DATASET RECORDS -
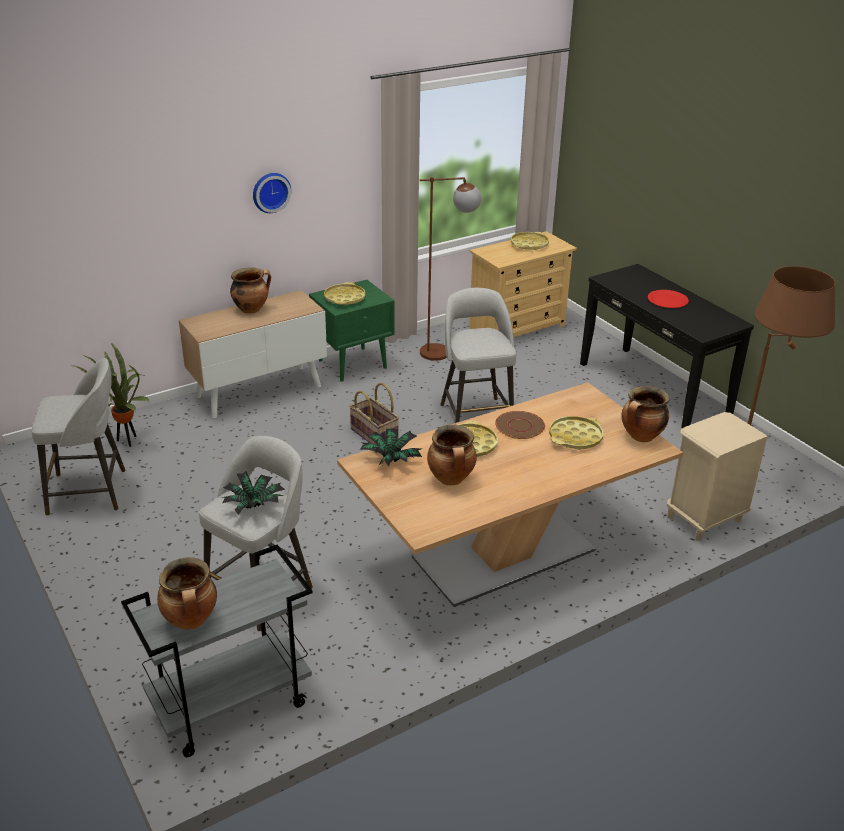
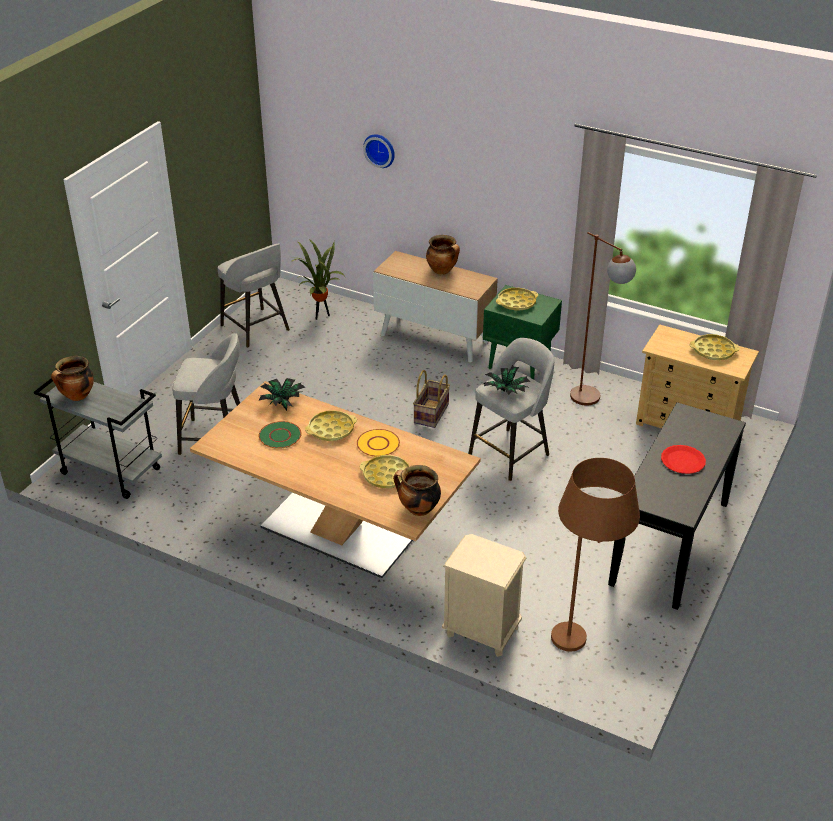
camera: 60 degrees right, 5 degrees up
(254, 507) = (201, 374): potted plant -> potted plant (506, 391)
(270, 192) = (482, 185): wall clock -> wall clock (380, 150)
(451, 479) = (280, 436): cooking pot -> green plate
(520, 426) = (378, 444): brown plate -> yellow plate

REQUIREMENT -
The response must match the listing exactly, except that pictures are removed.

EXPECTED OUTPUT -
camera: 60 degrees right, 5 degrees up
(254, 507) = (201, 374): potted plant -> potted plant (506, 391)
(270, 192) = (482, 185): wall clock -> wall clock (380, 150)
(451, 479) = (280, 436): cooking pot -> green plate
(520, 426) = (378, 444): brown plate -> yellow plate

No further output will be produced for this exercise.